=== MATERIAL FOR THIS TASK ===

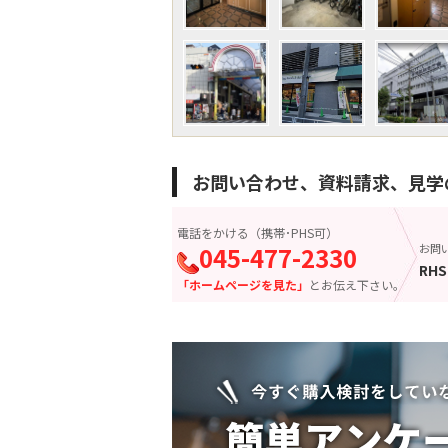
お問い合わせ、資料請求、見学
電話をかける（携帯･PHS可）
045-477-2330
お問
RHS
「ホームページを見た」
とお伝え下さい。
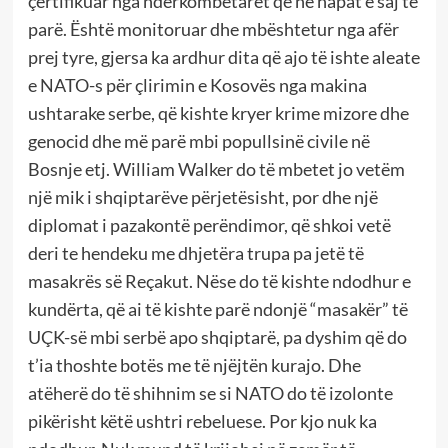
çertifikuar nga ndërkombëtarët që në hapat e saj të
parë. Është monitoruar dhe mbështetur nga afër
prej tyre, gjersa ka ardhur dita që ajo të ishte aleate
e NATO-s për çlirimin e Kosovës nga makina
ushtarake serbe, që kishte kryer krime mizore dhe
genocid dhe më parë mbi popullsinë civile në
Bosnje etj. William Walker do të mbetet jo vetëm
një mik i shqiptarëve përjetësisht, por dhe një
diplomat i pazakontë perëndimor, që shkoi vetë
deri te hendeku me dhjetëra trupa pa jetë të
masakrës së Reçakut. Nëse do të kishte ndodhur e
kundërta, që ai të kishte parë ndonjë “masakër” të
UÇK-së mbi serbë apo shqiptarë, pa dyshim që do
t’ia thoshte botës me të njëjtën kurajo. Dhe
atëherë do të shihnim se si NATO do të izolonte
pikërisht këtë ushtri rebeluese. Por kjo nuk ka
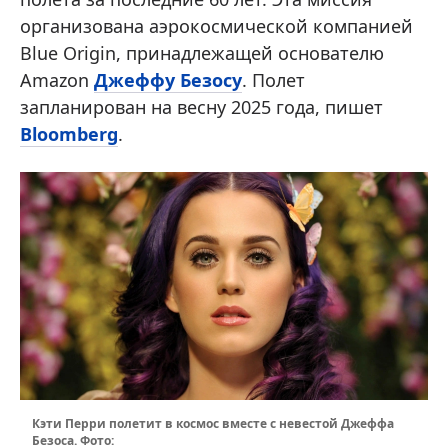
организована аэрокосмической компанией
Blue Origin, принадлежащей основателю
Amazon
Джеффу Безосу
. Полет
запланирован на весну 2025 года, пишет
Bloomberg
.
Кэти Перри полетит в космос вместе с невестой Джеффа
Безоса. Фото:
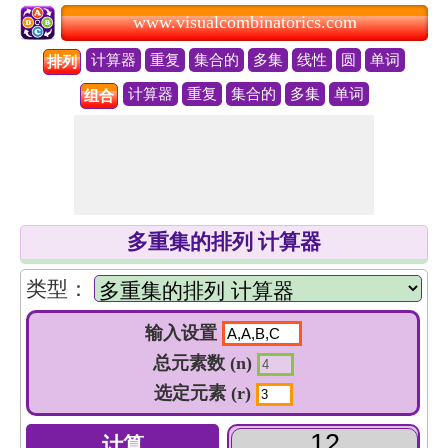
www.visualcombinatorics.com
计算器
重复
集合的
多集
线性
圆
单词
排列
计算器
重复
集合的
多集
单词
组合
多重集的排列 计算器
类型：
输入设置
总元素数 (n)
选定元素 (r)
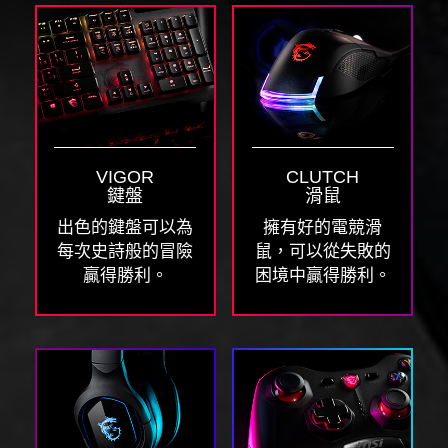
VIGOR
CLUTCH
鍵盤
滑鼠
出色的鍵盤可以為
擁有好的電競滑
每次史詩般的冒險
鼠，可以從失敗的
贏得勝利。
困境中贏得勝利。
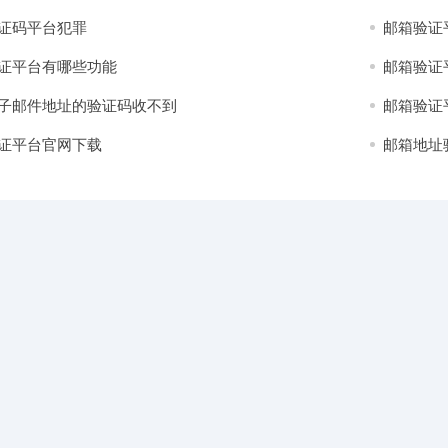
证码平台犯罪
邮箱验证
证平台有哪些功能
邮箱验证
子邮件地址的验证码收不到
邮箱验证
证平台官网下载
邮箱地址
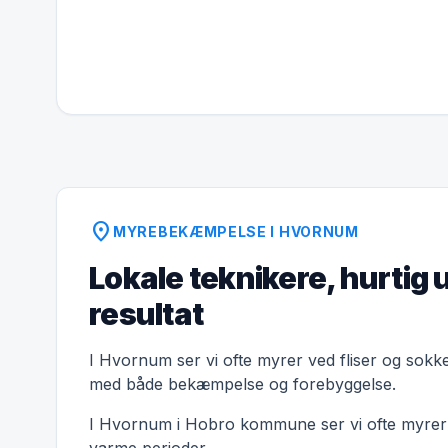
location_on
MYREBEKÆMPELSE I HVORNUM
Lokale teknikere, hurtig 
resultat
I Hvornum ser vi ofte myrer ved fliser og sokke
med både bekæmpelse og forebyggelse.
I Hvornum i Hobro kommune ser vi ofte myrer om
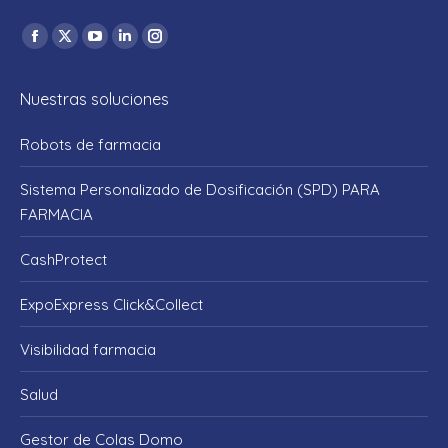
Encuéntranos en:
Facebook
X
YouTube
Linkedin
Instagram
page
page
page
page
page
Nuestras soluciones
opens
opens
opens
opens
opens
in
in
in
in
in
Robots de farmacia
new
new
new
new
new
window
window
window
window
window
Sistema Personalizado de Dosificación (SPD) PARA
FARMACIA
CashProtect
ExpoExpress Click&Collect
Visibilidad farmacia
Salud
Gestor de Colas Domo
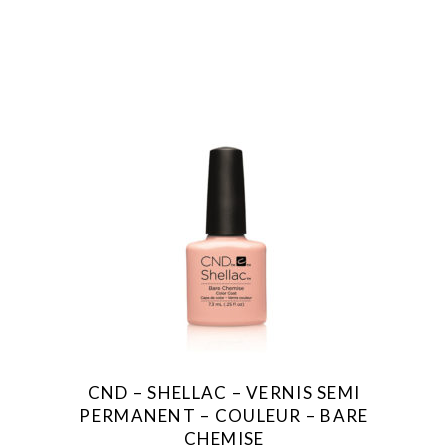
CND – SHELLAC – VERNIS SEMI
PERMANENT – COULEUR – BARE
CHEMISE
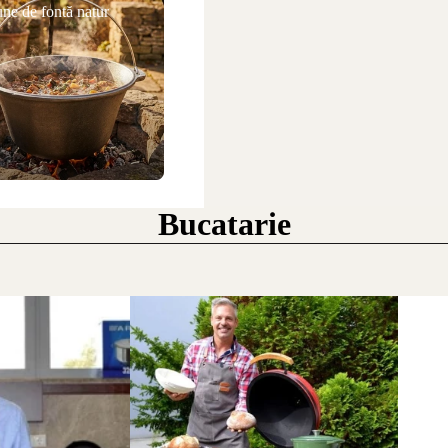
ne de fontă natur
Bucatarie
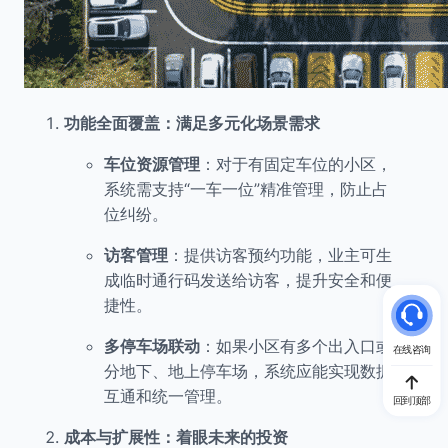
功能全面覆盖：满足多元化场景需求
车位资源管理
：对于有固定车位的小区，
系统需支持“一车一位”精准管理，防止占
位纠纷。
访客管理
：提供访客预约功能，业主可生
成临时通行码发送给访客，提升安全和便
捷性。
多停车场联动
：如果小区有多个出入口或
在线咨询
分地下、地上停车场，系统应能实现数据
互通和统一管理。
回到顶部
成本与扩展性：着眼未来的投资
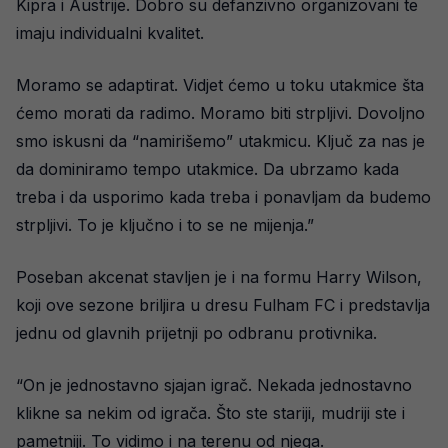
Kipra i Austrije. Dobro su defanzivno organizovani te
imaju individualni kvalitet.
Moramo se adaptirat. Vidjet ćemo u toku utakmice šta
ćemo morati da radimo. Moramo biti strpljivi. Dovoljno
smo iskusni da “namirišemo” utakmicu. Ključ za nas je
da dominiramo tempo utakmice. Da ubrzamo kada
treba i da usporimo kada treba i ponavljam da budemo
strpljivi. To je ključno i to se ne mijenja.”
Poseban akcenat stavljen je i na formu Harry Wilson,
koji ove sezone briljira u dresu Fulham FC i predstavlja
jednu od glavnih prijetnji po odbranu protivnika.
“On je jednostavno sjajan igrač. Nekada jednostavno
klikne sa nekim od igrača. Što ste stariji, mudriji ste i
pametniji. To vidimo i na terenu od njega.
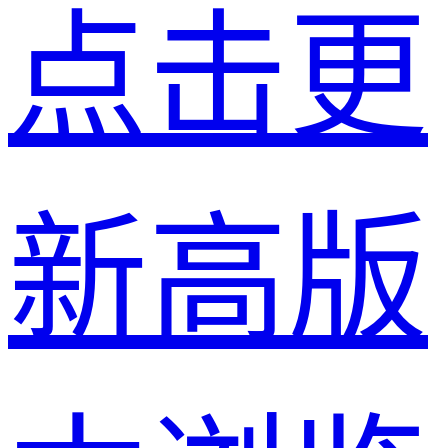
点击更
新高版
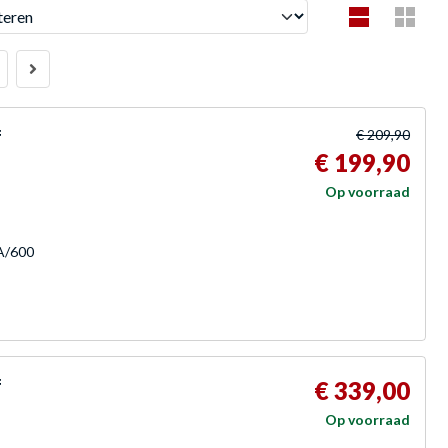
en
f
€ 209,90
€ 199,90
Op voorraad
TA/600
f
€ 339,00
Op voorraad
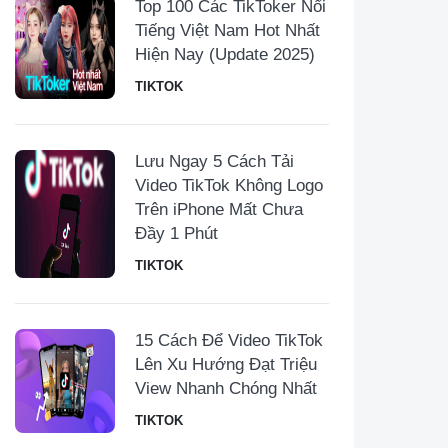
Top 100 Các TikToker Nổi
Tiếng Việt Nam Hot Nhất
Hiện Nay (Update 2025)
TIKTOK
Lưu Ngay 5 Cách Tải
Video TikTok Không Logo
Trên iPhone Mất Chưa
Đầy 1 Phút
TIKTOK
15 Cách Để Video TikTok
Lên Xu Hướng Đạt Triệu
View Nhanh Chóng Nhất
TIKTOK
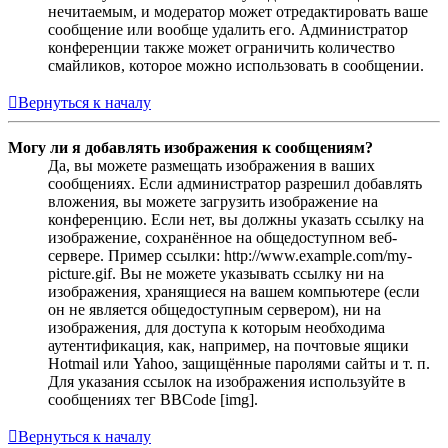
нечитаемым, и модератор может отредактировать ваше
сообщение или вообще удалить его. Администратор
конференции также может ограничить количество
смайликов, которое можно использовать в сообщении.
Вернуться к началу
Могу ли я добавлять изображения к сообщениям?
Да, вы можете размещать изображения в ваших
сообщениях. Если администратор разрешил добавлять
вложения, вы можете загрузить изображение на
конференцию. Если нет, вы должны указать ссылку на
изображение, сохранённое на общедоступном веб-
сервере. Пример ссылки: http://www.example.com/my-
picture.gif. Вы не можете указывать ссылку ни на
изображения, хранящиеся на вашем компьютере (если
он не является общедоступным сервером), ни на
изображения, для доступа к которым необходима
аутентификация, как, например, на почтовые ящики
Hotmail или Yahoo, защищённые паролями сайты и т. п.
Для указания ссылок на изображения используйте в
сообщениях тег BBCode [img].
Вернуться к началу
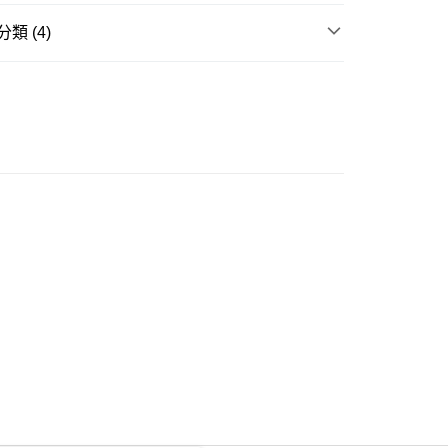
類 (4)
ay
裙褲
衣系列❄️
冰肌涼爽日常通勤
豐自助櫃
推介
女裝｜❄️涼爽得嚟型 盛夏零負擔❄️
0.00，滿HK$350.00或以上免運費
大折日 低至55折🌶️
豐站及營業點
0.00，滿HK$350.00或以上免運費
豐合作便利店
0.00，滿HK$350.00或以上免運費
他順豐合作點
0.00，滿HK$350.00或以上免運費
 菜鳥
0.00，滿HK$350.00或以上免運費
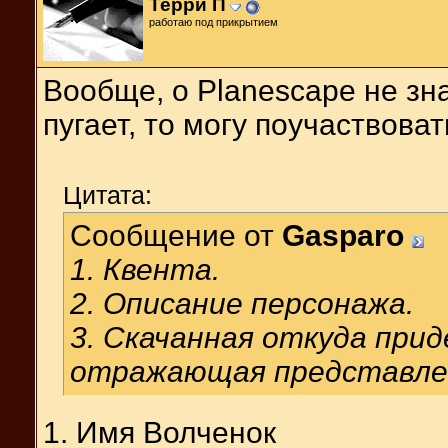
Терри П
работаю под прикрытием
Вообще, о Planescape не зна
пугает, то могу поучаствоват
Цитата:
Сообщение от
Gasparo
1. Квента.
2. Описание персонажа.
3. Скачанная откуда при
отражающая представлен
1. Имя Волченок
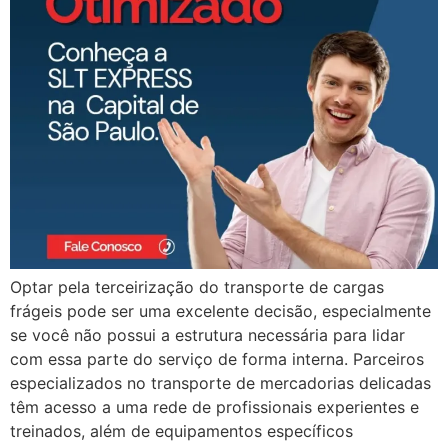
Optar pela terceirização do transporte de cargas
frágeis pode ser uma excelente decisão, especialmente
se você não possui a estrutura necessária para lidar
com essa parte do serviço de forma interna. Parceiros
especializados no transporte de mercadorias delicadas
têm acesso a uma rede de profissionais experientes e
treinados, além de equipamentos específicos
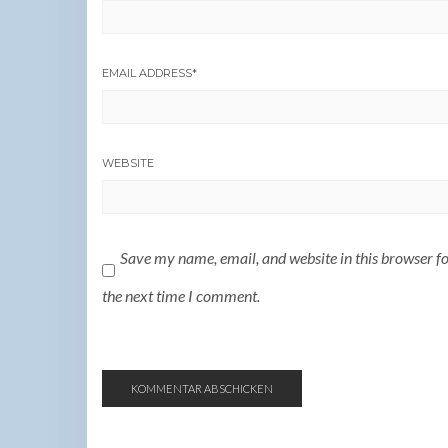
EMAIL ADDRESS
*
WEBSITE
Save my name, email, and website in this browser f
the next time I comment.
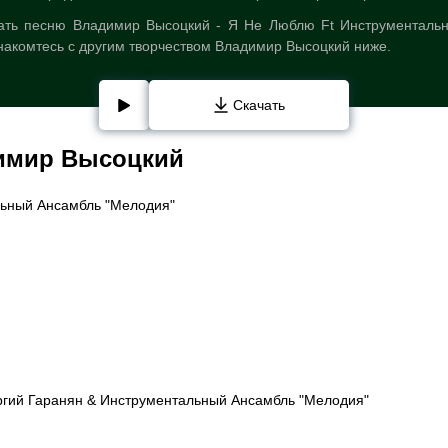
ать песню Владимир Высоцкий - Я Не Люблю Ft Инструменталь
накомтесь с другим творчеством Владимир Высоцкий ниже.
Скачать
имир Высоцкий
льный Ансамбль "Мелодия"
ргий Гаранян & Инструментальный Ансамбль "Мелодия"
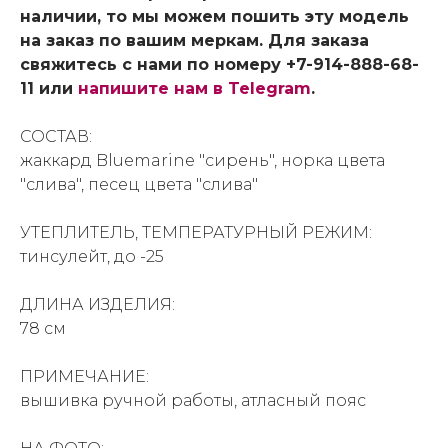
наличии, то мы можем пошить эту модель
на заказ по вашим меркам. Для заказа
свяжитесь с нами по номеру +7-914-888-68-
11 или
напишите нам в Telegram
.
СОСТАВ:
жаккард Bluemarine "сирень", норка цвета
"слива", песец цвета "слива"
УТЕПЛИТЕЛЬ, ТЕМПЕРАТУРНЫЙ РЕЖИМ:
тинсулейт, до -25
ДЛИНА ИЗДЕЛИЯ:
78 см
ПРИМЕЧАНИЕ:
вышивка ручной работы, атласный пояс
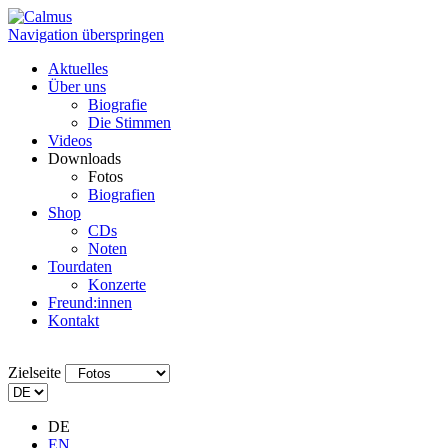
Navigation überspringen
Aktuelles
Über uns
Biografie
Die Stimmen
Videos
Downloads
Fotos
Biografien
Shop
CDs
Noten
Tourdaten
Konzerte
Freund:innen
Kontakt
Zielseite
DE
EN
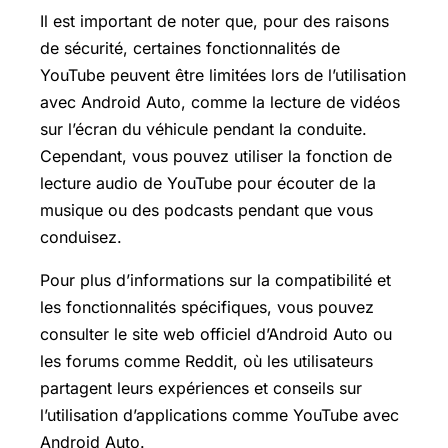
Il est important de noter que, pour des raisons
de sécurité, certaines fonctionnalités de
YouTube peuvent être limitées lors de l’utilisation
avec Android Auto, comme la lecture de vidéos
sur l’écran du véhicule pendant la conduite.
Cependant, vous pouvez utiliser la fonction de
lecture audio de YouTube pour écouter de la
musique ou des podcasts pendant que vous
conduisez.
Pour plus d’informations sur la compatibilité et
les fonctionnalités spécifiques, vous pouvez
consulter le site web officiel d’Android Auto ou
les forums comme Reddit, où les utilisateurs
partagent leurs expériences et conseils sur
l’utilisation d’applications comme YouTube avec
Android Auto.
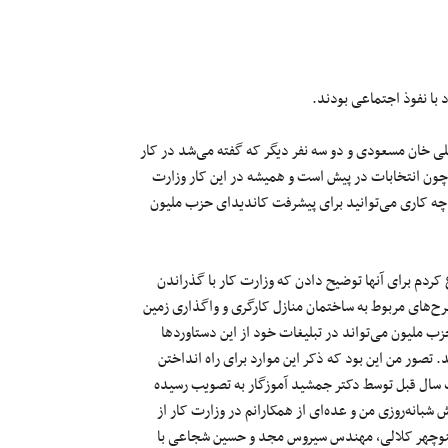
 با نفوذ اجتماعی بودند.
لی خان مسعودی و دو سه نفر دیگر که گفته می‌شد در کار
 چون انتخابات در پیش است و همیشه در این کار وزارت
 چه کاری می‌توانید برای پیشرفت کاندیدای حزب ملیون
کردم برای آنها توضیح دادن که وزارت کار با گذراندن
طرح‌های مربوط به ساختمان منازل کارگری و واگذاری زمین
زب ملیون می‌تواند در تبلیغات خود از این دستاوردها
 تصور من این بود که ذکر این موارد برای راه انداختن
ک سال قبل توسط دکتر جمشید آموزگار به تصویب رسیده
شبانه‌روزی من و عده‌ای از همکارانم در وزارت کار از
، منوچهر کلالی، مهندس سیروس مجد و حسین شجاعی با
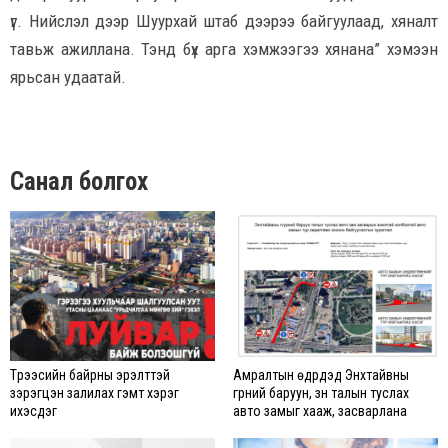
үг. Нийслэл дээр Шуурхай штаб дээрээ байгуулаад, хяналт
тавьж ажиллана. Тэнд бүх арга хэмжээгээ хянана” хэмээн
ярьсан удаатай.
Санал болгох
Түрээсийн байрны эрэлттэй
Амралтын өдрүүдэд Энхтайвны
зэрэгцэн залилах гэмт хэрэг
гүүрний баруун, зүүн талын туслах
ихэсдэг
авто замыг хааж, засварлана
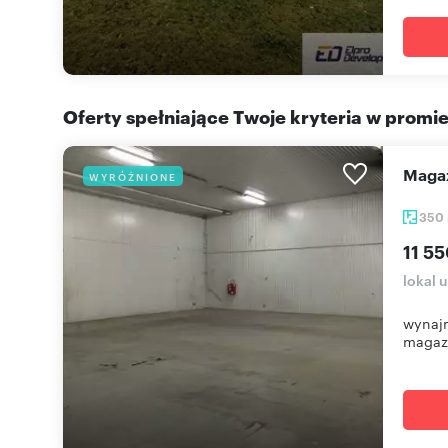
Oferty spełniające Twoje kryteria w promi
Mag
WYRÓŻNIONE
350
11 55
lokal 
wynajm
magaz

===

TASK INSTRUCTIONS: Reproduce word for word the stretch of the entries from the line containing "Oferty spełniające Twoje kryteria w promi" through the last line of the entries.

WRITTEN SOLUTION:
Oferty spełniające Twoje kryteria w promi
Mag
WYRÓŻNIONE
350
11 55
lokal 
wynajm
magaz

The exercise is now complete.